Your goal » Please update the passage of the Bangkok travel article that opens with the words "Right now I’m" and closes with "cuisine and culture.", replacing every "Bangkok" with "Chiang Mai", and give that passage in full.

Given text »
* * * * *

Right now I’m obsessed with everything Thailand and just wanted to share an article about the Bangkok, that was originally featured in Virtuoso Life magazine. I will be traveling here in 2020 and can’t wait to share my journey with you.
“With its first Michelin guide launched late in 2017 and an art biennale debute in 2018, Bangkok is establishing itself – once again – as a capital of cuisine and culture.
Equal parts chaos and calm, Thailand’s capital is an ideal spot to both slow down and speed up, a place where skyscrapers abut seventeenth-century temples, bustling markets shroud sophisticated spas, and gemstones glisten not far from the throngs. Beginning in July, short bouts of rainfall help mitigate the heat and ensure extra elbow room for those exploring Wat Pho, home to the country’s largest collection of Buddha images, and the Grand Palace, where Siam’s great kings resided from the 1780s until the beginning of the twentieth century.
Where to Eat
Before its impending closure in 2020, a visit to Gaggan (68/1 Soi Langsuan) is in order. Ranked seventh on the World’s 50 Best Restaurants list, the progressive Indian establishment is known for its playful tasting menu, which uses emoji in lieu of explanations of courses. A taco, a pepper, and a pig, for example, might translate to akami (tuna) tartare, chili bonbons, and pork vindaloo.
For traditional Thai food with an eco-conscience, head to Bo.lan (24 Sukhumvit 53), which the chef’s zero-carbon-footprint cuisine can opt for a hands-on cooking class offered on the first Thursday of every month.
In the kingdom of pad thai, contemporary German fare may seem an unlikely bet, but Sühring(10 Yen Akat Soi 3), with its tranquil gardens, homemade spätzle, and Berlin-born twin chefs, provides respite from Bangkok’s buzzing streets and spicy bites. Don’t miss the Himmel und Erde (Heaven and Earth), the brothers’ take on a rustic apple, potato, and black pudding classic.
Where to Drink
When rooftop bars are a dime a dozen, it’s hard to decide where to refuel. Perched 800 feet above the ground, the whisky-only Alfresco 64 (1055 Silom Road) offers the city’s best views, in addition to an elegant luxury-yacht design and rare whisky selections.For local booze and xylophone beats, visit Tep Bar (69-71 Soi Rammaitri), an unassuming watering hole down a Chinatown alley. Its herb-infused liquors are said to have healing powers.Perhaps they cure touring-weary feet?

* * * * *

Data section »
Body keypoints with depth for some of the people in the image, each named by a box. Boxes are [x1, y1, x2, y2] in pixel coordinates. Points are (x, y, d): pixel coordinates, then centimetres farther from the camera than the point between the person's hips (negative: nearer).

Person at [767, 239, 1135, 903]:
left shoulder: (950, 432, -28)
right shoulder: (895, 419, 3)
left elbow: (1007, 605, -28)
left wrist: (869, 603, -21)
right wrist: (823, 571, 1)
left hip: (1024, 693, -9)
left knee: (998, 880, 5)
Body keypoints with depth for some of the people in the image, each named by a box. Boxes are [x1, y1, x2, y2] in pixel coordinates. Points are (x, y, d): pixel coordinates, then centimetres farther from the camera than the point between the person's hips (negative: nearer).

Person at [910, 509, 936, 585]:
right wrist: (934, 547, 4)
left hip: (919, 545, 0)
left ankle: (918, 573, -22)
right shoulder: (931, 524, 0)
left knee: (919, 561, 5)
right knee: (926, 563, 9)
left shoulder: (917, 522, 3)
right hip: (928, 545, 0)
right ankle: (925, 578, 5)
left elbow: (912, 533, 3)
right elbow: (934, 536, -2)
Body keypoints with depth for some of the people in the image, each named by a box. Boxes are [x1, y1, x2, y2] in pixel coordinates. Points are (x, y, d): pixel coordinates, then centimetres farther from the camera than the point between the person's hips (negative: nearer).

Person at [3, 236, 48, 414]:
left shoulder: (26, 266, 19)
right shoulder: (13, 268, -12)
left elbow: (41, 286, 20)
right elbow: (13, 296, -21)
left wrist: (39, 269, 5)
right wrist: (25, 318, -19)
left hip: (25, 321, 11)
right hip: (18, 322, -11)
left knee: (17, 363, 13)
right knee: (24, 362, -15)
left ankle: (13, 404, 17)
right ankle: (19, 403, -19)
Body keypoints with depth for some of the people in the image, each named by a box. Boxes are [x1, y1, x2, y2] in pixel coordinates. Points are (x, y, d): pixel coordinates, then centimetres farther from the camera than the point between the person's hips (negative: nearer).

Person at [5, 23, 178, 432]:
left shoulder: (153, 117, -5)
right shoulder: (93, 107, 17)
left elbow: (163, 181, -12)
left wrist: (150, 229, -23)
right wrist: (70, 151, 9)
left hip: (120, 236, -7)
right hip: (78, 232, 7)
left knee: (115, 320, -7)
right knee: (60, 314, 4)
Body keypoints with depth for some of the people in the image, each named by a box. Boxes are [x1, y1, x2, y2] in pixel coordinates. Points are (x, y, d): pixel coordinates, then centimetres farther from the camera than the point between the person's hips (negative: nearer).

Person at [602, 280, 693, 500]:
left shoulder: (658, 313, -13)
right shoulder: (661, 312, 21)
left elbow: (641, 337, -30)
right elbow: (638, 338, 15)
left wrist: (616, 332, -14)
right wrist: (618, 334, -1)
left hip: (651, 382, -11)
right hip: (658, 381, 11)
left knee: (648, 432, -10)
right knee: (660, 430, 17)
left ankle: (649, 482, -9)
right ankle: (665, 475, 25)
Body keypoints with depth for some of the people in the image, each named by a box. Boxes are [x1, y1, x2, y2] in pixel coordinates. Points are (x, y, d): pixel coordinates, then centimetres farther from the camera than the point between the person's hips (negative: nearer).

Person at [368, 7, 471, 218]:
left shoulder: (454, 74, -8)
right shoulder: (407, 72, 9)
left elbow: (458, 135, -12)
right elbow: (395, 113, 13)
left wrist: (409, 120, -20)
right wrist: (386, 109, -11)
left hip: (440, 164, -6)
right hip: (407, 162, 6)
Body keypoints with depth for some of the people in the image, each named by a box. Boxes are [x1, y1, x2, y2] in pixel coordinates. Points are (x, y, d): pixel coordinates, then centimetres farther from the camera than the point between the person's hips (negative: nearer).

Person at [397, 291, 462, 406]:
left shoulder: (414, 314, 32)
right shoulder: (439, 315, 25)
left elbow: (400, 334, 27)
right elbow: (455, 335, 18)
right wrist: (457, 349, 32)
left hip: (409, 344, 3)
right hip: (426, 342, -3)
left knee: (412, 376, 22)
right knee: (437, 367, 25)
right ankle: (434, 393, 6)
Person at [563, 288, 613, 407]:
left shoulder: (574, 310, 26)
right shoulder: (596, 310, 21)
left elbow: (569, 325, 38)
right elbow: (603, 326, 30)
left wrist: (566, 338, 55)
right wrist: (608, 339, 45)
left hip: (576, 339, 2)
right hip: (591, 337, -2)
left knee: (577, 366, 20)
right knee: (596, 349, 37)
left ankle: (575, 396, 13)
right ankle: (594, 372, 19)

* * * * *

Answer space »
Right now I’m obsessed with everything Thailand and just wanted to share an article about the Chiang Mai, that was originally featured in Virtuoso Life magazine. I will be traveling here in 2020 and can’t wait to share my journey with you.
“With its first Michelin guide launched late in 2017 and an art biennale debute in 2018, Chiang Mai is establishing itself – once again – as a capital of cuisine and culture.